__SET PROBLEM A__:
Using the litter birthday thread below, answer each question briefly.
(i) According to Faux's owner, what does Faux come out to do every day?
(ii) With whom does Fema share the doggy bed?
(iii) Which littermate is called "One of the most spoiled dogs in this world"?
__SET PROBLEM B__:
Summarize the litter birthday thread below in two sentences.
__SET PROBLEM C__:
Extend the litter birthday thread below with the next reply after its final line.

__EXCERPT TO READ__:
#####

# Happy 1st B-day F litter vom Johnson-Haus!!!



## GSDBESTK9 (Mar 26, 2002)

Happy birthday to our New Years' eve litter!!!

Faux v. Johnson-Haus:








His daddy tells us: "... he is an incredible dog to work with. Comes out to train and rehabilitate dogs with me every day." "He is exactly what I wanted" :wub: :thumbup:

Fema v. Johnson-Haus:








Sweet Fema sharing the doggy bed with her "sister". Her momma says: "I don't know why I even wasted money on a second dog bed" :rofl: I'm with you Kat!

Fenga v. Johnson-Haus:








Who gives our poor Ebo a run for his mommy. Gosh she is just like her momma, dominant bit**!!! :rofl:

Fonzie v. Johnson-Haus:








An Arko mini me, knuckle-head, stubborn, you name it. Too much dog but his mommy is trying her best and doing a good job with him. 

Faegan v. Johnson-Haus:








One of the most spoiled dogs in this world!!! :wub:

And to the rest of the littermates!!


----------



## Loneforce (Feb 12, 2012)

:birthday: *to the F litter ,and many more*


----------



## jprice103 (Feb 16, 2011)

#####

__SUPPLIED ENTRIES__:
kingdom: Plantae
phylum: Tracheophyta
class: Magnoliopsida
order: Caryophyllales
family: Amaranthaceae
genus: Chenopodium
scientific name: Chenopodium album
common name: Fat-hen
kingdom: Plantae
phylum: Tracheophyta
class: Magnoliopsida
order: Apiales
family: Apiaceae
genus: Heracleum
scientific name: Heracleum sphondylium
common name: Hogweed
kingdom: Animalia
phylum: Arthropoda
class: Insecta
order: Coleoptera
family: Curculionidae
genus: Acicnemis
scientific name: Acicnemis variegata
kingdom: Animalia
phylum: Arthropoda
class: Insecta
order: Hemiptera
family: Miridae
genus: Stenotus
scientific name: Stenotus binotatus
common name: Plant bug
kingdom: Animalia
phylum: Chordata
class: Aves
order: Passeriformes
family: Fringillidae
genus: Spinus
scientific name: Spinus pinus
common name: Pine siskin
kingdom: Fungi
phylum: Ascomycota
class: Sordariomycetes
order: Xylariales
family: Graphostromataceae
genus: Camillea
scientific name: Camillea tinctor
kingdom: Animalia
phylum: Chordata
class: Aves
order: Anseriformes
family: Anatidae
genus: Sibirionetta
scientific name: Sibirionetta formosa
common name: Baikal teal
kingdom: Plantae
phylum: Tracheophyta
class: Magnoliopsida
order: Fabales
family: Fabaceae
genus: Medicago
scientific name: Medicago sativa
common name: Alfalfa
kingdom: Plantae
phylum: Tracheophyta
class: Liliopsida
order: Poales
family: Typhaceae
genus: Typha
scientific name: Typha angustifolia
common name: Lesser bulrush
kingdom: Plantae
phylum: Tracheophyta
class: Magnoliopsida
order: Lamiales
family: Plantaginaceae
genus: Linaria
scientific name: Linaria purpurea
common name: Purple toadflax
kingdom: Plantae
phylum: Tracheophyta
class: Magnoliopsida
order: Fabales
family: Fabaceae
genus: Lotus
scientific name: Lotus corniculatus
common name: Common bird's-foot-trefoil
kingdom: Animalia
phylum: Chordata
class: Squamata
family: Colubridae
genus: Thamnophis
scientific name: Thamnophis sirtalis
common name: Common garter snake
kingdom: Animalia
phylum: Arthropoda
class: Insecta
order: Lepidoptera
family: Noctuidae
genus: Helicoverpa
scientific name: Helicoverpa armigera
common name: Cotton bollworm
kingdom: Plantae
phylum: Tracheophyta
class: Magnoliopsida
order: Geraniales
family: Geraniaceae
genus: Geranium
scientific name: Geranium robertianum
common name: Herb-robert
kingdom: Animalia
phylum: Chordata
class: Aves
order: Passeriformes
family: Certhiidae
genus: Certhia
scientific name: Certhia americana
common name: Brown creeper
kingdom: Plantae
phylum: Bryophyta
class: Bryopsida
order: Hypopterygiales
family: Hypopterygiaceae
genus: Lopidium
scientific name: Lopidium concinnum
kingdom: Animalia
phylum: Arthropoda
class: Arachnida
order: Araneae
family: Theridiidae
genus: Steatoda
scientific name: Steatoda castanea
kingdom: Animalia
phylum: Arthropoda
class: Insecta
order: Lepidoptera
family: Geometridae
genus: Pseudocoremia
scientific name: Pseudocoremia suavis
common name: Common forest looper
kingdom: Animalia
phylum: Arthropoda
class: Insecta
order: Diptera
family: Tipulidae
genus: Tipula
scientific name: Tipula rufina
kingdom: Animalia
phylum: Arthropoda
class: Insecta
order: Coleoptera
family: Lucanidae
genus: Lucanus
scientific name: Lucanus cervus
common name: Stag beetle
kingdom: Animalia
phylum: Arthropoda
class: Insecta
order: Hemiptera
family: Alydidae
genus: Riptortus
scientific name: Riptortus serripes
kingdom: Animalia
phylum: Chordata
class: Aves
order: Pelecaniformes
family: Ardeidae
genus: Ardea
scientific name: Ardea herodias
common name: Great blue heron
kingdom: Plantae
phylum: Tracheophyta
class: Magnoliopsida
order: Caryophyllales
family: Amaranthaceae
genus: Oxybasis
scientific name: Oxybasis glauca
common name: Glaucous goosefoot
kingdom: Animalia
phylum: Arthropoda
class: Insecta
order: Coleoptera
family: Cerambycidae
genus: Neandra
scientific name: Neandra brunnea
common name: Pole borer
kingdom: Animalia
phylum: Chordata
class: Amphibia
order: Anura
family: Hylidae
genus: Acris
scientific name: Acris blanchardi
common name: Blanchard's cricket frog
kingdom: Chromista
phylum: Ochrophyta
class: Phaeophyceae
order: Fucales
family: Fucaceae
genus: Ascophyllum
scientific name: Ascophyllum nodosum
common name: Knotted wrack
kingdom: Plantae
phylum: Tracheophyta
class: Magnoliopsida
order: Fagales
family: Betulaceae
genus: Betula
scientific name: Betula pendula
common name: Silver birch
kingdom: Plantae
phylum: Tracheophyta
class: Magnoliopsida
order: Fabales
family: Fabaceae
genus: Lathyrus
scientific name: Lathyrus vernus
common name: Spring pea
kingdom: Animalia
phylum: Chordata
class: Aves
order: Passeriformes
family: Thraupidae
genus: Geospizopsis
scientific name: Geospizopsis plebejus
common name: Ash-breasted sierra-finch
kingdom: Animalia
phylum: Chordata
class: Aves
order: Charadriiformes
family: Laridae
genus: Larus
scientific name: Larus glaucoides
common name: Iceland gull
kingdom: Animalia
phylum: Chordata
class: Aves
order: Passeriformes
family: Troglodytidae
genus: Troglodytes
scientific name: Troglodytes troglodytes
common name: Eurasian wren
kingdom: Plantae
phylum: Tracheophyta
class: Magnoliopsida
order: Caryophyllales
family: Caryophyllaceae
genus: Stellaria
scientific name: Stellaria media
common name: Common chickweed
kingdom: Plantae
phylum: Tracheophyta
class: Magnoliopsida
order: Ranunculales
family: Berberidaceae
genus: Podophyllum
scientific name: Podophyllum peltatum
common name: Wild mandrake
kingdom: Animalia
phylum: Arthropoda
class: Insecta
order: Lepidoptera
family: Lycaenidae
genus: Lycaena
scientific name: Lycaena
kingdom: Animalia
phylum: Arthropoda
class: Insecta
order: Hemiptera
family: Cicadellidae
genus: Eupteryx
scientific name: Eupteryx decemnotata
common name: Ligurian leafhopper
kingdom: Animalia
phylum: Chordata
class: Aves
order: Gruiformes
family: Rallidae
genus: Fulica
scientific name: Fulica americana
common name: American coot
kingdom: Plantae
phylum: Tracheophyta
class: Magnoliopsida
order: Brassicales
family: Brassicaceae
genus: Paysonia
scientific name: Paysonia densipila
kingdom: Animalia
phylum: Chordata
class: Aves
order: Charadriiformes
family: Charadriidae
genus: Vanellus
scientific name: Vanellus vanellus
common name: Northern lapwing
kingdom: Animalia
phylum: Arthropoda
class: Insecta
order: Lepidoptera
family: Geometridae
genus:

#####

__RIGHT ANSWER A__:
(i) Faux comes out to train and rehabilitate dogs with his owner every day.
(ii) Fema shares the doggy bed with her "sister."
(iii) Faegan.

__RIGHT ANSWER B__:
The opening post wishes a happy first birthday to the F litter vom Johnson-Haus, a New Year's Eve litter, and adds a short note on each of five littermates: Faux, Fema, Fenga, Fonzie and Faegan. A later reply sends birthday wishes to the F litter, "and many more."

__RIGHT ANSWER C__:
I still can't believe my baby boy is 1!! This year went by SOO fast! 

Happy Birthday to the entire "F" litter!


----------



## GSDBESTK9 (Mar 26, 2002)

Found another picture!

Frenzi v. Johnson-Haus...









Happy birthday girl!! Her momma tells us: "Her name suits her very well" :rofl:

And here is one of their momma right before they were born... :wub:


----------



## TrickyShepherd (Aug 15, 2011)

Aww, they are all so beautiful!! Can't believe they are 1 year already! I remember melting over their newborn pictures on here last year.


----------



## TaZoR (Jan 26, 2012)

Beautiful dogs..Happy Birthday


----------



## 1sttimeforgsd (Jul 29, 2010)

Happy Birthday to them all, all gorgeous babies.


----------



## KatsMuse (Jun 5, 2012)

Thank you, Carolina! And everyone else!

FEMA vom Johnson-Haus (aka " GYPSY") is the 'love bug' for sure!

She's a tad bit spoiled  and we have enjoyed every moment....can't wait to see what antics we have in store for this year!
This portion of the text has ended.